The psychologist Stephen Frosh described Decline and Fall of the Freudian Empire as one of a number of books in which Eysenck acted as a "propagandist" for the view that psychoanalysis is unscientific. He noted that Freud would not have agreed with Eysenck that psychoanalysis is a matter of "literary art" rather than science. The sociologist Barry Richards described the book as "vitriolic" and lacking in sophistication. The psychologist Malcolm Macmillan noted that Eysenck was one of several authors to have argued that Anna O. suffered from an organic malady. He observed that these authors provide conflicting accounts of what malady Anna O. suffered from, and argued that establishing any retrospective diagnosis with certainty is difficult.
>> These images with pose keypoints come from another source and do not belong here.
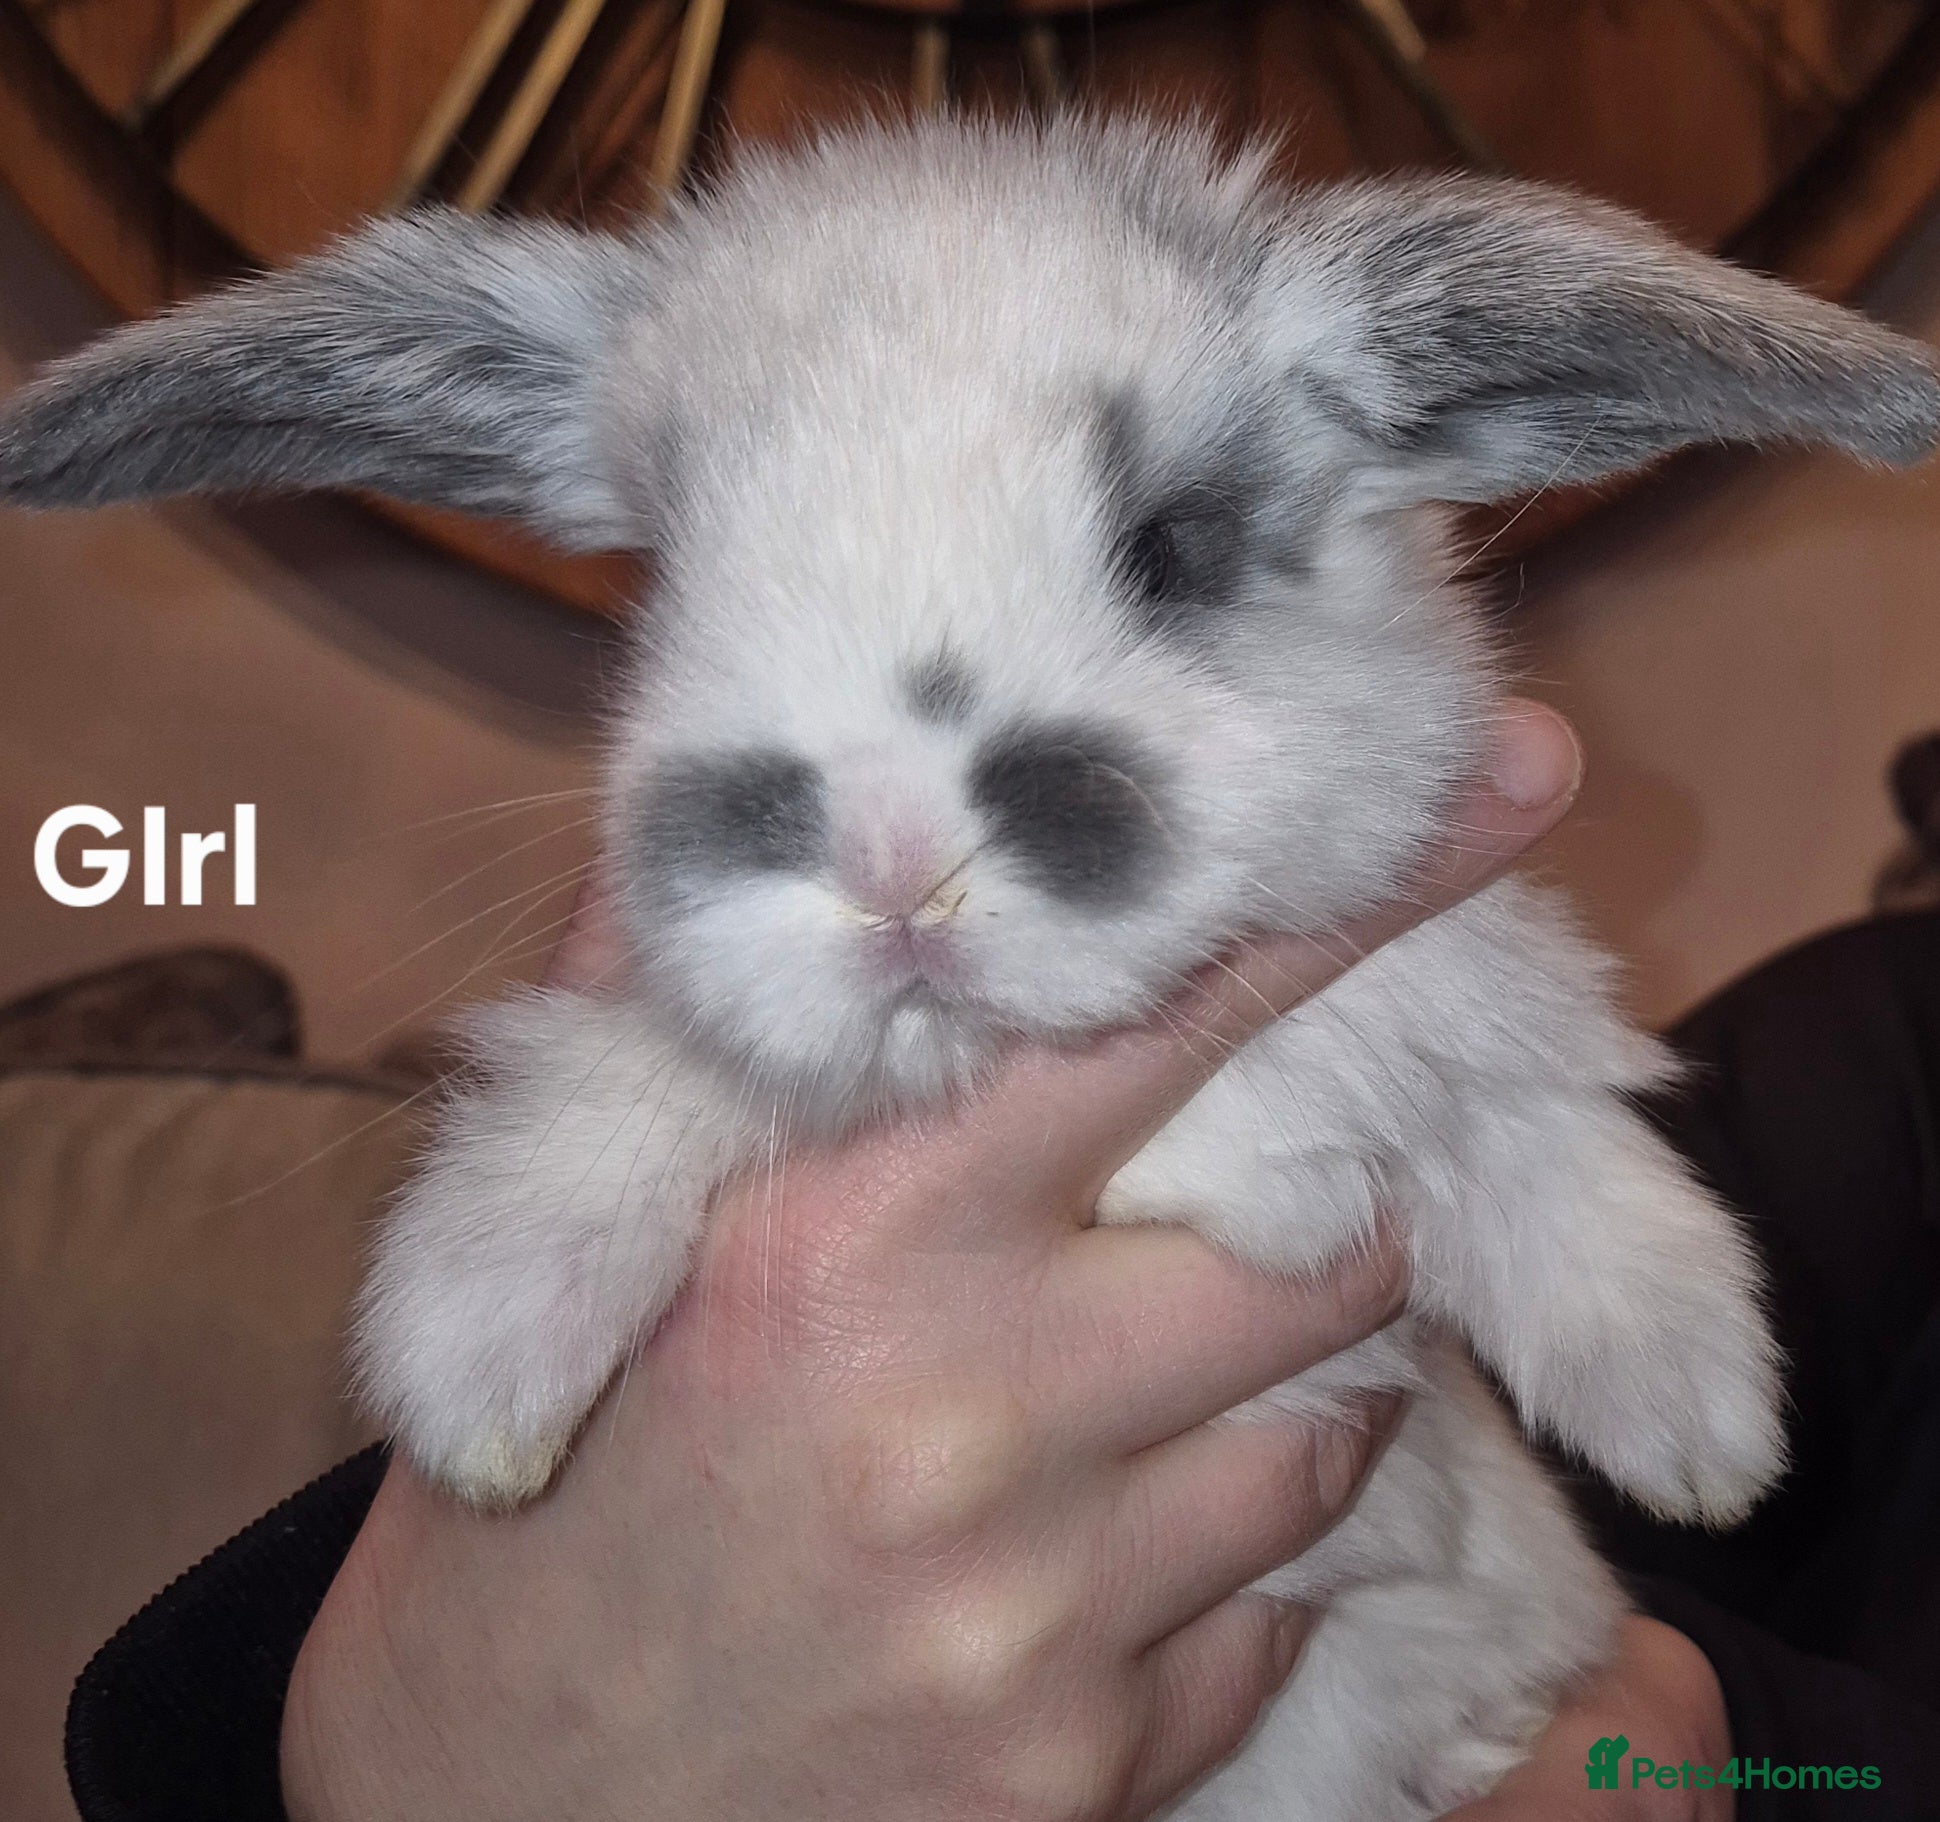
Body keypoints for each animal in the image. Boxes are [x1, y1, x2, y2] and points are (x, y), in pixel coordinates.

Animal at [5, 114, 1938, 1819]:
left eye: (1172, 544)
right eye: (670, 577)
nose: (887, 859)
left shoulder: (1457, 996)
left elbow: (1550, 1140)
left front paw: (1698, 1426)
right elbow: (597, 1110)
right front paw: (477, 1388)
The author Richard Webster suggested that Decline and Fall of the Freudian Empire contains many cogent criticisms of Freud. However, he criticized Eysenck for uncritically accepting Thornton's argument that Breuer's patient Anna O. suffered from tuberculous meningitis. Sybil Eysenck wrote that the "real strength" of Decline and Fall of the Freudian Empire was that it "not only cast doubt on traditional psychotherapy and psychoanalysis" but suggested behavior therapy as an alternative to them, a position in her view justified by subsequent research. She credited her husband with considerable courage in writing the book, and identified it as her favorite among his books.